*** Dataset extract Section Begins ***

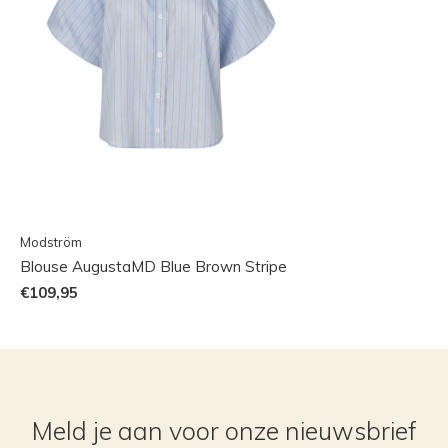
Modström
Blouse AugustaMD Blue Brown Stripe
€109,95
Meld je aan voor onze nieuwsbrief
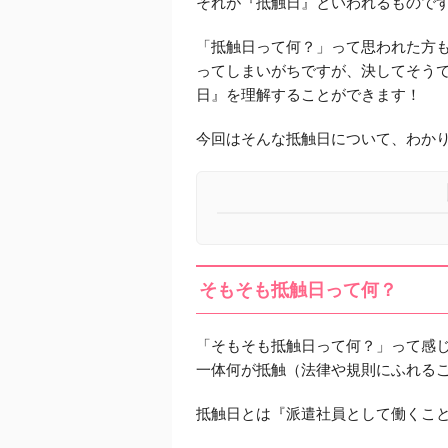
それが『抵触日』といわれるもので
「抵触日って何？」って思われた方
ってしまいがちですが、決してそう
日』を理解することができます！
今回はそんな抵触日について、わか
そもそも抵触日って何？
「そもそも抵触日って何？」って感
一体何が抵触（法律や規則にふれる
抵触日とは『派遣社員として働くこ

*** Dataset extract Section Ends ***

Instruction - Please transcribe each line above exactly, but leave the images out.

Task result -
Modström
Blouse AugustaMD Blue Brown Stripe
€109,95
Meld je aan voor onze nieuwsbrief
それが『抵触日』といわれるもので
「抵触日って何？」って思われた方
ってしまいがちですが、決してそう
日』を理解することができます！
今回はそんな抵触日について、わか
そもそも抵触日って何？
「そもそも抵触日って何？」って感
一体何が抵触（法律や規則にふれる
抵触日とは『派遣社員として働くこ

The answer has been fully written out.